Opera has become soap opera with the latest episode of uproar, dissent and... umm... angry letters to the board of directors of the English National Opera about the conduct of Martin Smith, the Chairman . Here's a quick recap before tonight's latest episode of ENO-Enders...
Two weeks ago on ENO-Enders:
Chairman Smith: Oi you, beat it.
Artistic Director of ENO Sean Doran: Who, me? Can't I finish doing whatever Artistic Directors do at the opera before I go?
Chairman Smith: No. Get lost. There's the door.
Artistic Director of ENO Sean Doran: But... but Martin, you hired me after you fired former Artistic Director Nicholas Payne in 2002 even though I know nothing about opera! You wanted me by your side! You argued and defended the fact you chose me and everyone said it was a terrible mistake for you to get rid of the far better qualified Nick! How can you get rid of me now and be so cruel?
Chairman Smith: Wot you talking abaht? Don't you forget who's the boss around 'ere. You've always known what the deal is with me - I can give you Artistic Director of a leading international arts institution and I can take it away from you. Today, I am taking it away from you. [throws a sobbing Sean onto the cold marble Coliseum steps]

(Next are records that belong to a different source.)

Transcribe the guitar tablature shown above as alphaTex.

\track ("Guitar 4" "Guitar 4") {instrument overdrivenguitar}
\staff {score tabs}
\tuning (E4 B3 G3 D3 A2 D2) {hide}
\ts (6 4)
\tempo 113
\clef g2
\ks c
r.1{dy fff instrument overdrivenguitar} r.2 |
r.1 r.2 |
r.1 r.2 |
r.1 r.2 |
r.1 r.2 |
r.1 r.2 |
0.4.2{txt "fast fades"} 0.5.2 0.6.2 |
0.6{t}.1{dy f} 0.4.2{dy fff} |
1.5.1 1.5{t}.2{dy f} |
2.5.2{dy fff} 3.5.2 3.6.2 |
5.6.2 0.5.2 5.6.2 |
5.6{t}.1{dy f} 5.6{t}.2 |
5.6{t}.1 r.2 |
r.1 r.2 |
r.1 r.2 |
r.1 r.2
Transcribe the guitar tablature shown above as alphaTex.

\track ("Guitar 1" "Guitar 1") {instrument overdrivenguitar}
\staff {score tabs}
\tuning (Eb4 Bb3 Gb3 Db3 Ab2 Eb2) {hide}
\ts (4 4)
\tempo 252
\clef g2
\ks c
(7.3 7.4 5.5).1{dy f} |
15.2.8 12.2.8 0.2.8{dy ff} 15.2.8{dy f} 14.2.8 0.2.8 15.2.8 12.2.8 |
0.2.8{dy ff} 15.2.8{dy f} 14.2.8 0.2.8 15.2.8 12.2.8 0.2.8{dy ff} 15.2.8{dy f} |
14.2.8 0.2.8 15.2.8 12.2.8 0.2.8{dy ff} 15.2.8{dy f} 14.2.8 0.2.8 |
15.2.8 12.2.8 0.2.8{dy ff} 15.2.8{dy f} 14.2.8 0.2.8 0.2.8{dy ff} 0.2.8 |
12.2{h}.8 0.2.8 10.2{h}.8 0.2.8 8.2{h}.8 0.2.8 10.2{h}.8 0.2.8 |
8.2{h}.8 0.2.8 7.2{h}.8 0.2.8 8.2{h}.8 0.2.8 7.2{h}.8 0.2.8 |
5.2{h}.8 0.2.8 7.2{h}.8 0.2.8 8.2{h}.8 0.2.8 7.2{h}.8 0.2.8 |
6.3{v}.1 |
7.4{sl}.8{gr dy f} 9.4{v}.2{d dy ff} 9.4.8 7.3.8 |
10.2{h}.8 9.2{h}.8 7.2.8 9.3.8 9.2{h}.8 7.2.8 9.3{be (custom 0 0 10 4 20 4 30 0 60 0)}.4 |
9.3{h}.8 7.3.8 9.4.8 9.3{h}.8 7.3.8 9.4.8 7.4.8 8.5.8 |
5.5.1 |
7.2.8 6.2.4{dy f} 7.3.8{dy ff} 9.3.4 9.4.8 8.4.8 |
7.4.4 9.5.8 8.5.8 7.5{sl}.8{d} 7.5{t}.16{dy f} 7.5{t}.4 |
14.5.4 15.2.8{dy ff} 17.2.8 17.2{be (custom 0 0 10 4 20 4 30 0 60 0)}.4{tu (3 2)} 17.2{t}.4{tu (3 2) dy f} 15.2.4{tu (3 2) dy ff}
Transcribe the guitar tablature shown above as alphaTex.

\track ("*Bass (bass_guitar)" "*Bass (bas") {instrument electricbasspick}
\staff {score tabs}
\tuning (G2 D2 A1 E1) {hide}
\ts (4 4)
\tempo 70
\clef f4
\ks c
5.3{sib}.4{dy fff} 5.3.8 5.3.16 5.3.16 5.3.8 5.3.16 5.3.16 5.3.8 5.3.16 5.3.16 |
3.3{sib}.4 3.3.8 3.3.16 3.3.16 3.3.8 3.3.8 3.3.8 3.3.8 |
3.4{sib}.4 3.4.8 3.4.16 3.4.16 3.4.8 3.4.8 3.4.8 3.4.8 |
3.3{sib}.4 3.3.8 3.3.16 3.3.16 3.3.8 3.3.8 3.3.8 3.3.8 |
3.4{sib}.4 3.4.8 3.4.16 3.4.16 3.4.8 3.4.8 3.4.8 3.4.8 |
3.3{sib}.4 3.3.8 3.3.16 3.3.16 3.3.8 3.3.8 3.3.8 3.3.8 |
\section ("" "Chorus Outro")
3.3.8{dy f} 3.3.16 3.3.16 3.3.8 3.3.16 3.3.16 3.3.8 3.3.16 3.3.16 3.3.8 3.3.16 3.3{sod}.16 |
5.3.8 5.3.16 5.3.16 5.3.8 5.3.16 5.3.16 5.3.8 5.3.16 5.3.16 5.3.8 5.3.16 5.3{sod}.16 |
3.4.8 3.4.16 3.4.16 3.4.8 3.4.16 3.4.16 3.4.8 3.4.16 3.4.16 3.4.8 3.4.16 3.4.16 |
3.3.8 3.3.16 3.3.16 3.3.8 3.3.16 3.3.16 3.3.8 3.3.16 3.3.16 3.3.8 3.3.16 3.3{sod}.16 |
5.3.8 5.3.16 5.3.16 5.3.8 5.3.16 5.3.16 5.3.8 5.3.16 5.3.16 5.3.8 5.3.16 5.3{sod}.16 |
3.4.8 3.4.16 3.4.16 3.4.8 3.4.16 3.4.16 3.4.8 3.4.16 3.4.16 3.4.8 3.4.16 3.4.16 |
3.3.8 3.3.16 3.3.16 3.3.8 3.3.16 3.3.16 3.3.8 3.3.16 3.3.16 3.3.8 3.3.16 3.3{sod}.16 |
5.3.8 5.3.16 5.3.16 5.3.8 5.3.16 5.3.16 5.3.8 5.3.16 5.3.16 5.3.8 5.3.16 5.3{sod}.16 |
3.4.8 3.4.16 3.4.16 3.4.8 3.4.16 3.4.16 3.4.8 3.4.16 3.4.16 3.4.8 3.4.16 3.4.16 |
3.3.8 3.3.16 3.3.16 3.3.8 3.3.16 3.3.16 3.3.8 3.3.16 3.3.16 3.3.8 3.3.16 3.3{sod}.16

Arts commentators: Oooh! You shouldn't have done that Martin... that's going to really piss off people in the arts who think you've cocked up your time as Chairman - haven't you heard of their allegations of arrogance, bullying and "damaging leadership."
Chairman Smith: Shut up. You're like the audience at Glastonbury 2004 to whom ENO performed to and the statement I made then about them: "you dont' even know how to spell opera!" Shove off and leave me alone - I'm boss. I'm CHAIRMAN.
Tonight on ENO-ENDERS:
Having grown tired of Chairman Smith's behaviour, ten local eminent figures in the arts world get together to write an angry letter to the ENO Board of Directors. Writer Jeanette Winterson, former ENO boss David Pountney and broadcaster Libby Purves amongst others all put pen to paper to make it clear that they don't like the way he is hiring replacements for Sean Doran without holding any interviews or considering other candidates. As they write the letter, the group begin to suspect that Doran was sacked because of increasing financial problems for ENO.
Meanwhile, Ian runs out of normal coffee in the ENO cafe and has to secretly use decaffeinated beans, with hilarious results. Sonia is heartbroken to hear she failed to get into the chorus for the Mikado and undergoes a radical makeover to cheer herself up with help from the girls in Madam Butterfly and Dot smokes a fag and gurns a bit in the dressing rooms.